RECOMMENDS
OUR TOP POPCULTURE PICKS OF THE MONTH
SINGLE
1. Shamir’s “On My Own”
This genderqueer Philly artist wrote the dreamy breakup song last summer, but the single, released mid-June, took on new meaning. As he explains: “It’s morphed into an accidental quarantine anthem.”
BOOK
2. ‘The Living Dead’
Zombie king George Romero lays his apocalyptic view of society over the Fox News age. Though the novel was completed by Daniel Kraus after Romero’s 2017 death, it still has the urgency of his films.
VIRTUAL EVENT SERIES
3. The Secret Arts
Curiosities site Atlas Obscura has brought its unconventional events online during lockdown — now, instead of after-dark soirees in graveyards and abandoned subway stations, it’s offering interactive chats with everyone from watchmakers to mud-ball enthusiasts.
PODCAST
4. ‘Unfinished: Deep South’
This new investigation into Isadore Banks — a wealthy black farmer and World War I vet who was lynched in Arkansas in 1954 — uses one man’s story to show how the terrorism of Jim Crow shaped generations of African Americans.
VIDEO
5. City Girls’ “Jobs”
In this clip for one of this summer’s brashest singles, the two Miami rappers leave behind a fast-food gig for stilettos and OnlyFans accounts.
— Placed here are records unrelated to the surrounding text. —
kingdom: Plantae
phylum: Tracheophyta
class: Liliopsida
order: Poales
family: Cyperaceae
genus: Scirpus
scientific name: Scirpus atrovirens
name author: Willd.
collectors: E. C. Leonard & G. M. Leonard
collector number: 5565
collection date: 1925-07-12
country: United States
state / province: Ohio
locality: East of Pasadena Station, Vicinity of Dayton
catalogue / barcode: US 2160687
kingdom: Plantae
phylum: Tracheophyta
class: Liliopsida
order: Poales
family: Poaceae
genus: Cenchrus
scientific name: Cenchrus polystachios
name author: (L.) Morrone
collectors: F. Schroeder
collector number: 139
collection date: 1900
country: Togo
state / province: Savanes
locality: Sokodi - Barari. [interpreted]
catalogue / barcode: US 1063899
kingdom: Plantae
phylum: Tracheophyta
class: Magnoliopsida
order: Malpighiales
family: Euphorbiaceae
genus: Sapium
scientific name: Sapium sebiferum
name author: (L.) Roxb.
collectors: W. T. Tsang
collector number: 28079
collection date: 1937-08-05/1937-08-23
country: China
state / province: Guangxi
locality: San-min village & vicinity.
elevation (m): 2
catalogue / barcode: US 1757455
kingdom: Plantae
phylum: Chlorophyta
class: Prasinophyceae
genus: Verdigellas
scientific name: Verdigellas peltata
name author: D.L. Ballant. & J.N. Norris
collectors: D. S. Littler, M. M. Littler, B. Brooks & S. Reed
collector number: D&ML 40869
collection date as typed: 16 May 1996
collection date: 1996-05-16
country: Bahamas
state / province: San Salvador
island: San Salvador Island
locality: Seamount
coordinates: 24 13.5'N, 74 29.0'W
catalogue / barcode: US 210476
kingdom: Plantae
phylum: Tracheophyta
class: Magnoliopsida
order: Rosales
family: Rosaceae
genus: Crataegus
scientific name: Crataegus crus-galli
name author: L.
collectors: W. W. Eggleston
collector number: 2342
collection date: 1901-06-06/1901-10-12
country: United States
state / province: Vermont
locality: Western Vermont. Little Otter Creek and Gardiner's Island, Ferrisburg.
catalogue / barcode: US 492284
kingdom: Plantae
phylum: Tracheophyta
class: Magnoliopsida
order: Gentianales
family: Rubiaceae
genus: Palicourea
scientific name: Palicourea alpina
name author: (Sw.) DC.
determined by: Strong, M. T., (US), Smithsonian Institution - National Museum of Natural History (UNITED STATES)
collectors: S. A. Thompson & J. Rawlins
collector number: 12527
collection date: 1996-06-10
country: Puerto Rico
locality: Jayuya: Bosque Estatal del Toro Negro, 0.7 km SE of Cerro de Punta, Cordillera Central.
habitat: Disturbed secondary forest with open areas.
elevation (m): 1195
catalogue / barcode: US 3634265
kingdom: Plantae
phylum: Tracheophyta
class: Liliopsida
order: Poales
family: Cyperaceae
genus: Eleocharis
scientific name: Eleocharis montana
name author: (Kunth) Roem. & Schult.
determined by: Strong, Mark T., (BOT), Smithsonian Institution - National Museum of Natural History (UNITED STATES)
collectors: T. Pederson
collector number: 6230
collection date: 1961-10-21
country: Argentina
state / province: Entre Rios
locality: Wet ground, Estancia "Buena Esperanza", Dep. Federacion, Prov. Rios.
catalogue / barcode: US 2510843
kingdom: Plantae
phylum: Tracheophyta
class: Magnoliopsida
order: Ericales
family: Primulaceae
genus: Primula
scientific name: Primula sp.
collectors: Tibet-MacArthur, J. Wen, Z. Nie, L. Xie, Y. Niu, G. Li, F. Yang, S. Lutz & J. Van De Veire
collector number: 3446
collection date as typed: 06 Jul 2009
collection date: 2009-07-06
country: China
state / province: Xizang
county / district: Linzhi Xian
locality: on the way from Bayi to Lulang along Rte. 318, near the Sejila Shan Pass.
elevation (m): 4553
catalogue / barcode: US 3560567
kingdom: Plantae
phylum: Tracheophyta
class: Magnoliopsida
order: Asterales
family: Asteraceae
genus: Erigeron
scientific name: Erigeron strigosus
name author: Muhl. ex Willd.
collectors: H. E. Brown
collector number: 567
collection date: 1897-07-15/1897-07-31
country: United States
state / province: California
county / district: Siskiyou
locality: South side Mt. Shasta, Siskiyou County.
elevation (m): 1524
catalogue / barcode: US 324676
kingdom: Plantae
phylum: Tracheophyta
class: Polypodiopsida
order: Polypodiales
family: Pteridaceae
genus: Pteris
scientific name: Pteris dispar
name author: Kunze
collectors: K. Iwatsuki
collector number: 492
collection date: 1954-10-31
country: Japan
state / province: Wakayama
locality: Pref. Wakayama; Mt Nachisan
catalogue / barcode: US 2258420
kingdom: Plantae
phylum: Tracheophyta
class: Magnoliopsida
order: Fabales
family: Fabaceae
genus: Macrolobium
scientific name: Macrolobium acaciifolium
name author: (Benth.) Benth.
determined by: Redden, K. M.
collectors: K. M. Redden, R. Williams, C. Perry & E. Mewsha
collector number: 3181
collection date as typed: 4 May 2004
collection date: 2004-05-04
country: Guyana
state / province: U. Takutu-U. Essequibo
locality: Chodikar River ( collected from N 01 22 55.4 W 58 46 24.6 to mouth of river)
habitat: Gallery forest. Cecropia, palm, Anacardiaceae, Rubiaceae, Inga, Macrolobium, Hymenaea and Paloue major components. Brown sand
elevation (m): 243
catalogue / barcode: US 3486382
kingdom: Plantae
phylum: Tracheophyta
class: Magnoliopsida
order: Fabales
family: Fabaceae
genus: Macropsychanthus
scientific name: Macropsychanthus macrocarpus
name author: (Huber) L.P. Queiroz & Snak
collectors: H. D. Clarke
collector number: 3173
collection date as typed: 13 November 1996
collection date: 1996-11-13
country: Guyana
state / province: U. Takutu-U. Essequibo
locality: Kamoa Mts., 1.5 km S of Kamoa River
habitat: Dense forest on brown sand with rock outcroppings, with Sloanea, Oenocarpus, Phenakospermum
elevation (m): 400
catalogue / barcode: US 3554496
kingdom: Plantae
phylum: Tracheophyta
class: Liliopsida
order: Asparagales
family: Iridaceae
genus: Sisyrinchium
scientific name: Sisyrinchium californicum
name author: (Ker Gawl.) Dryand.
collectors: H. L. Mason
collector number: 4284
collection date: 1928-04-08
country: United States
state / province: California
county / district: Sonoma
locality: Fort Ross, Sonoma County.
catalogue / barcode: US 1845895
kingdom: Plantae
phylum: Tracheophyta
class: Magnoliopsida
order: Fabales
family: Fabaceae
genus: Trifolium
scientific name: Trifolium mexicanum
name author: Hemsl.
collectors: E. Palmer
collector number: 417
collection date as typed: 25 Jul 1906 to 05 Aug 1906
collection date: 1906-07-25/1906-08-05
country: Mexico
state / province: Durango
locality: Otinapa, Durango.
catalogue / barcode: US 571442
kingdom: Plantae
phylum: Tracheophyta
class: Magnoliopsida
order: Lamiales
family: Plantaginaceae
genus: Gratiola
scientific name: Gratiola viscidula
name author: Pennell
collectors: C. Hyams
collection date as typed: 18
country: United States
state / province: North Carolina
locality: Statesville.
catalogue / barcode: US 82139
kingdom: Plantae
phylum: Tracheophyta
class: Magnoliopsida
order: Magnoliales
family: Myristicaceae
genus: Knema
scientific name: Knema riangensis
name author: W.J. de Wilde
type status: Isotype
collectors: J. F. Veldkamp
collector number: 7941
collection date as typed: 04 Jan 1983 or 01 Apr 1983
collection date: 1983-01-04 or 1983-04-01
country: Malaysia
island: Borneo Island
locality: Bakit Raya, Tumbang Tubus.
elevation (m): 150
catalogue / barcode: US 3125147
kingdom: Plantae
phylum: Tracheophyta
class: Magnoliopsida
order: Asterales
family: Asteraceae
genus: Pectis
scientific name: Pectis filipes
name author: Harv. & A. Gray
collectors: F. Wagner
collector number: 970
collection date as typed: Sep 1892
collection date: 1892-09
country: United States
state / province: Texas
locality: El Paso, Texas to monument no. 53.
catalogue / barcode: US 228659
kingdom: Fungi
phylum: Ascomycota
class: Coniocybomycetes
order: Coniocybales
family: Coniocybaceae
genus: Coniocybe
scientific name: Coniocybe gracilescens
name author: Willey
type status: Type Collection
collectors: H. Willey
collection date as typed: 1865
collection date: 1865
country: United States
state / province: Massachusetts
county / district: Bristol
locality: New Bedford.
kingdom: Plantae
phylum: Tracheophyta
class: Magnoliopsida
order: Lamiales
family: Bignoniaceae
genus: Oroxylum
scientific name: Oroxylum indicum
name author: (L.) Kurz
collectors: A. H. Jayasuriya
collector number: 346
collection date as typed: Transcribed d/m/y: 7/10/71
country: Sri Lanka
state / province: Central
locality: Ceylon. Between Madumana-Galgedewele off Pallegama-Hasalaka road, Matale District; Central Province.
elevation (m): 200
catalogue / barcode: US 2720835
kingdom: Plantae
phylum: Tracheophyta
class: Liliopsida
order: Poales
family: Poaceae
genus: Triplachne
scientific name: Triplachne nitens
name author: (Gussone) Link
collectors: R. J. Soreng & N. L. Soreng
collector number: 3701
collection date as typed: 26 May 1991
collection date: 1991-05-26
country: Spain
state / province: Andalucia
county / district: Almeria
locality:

Amid spare, Eighties-inspired bounce, they turn “I don’t work jobs/Bitch, I am a job” into a killer hook.
ALBUM
6. Hum’s ‘Inlet’
For their first LP in 22 years, these Nineties shoegaze bots return to their home planet: Fuzzy guitars crash into complex melodies about isolation, space colonization, and surviving trying times.
FROM THE VAULT
7. Prince’s “Witness 4 the Prosecution”
At his creative peak on 1987’s Sign O’ the Times, Prince was coming up with so many inspired ideas that even his castoffs feel like lost classics — like this gospel-funk rave-up from the album’s massive new reissue, due this fall.
PODCAST
8. ‘Slow Burn’ Season 4
Slate’s hit podcast returns to its political roots for a deep look at David Duke, who went from KKK Grand Wizard to the Louisiana House of Representatives — and who continues to push racism into politics.
DOCUMENTARY
9. ‘The Go-Go’s’
They were drug-dabbling, death-defying queens of Eighties New Wave — and when it comes to their recounting of the good, the bad, and the ugly in Alison Ellwood’s comprehensive portrait, no one’s lips are sealed.
TV SHOW
10. ‘Unsolved Mysteries’
Since the show went off the air in 2002, true-crime has become a different genre, but this Netflix reboot — which drops the narrator (RIP Robert Stack) and the violence-porn reenactments — proves the OG can keep up.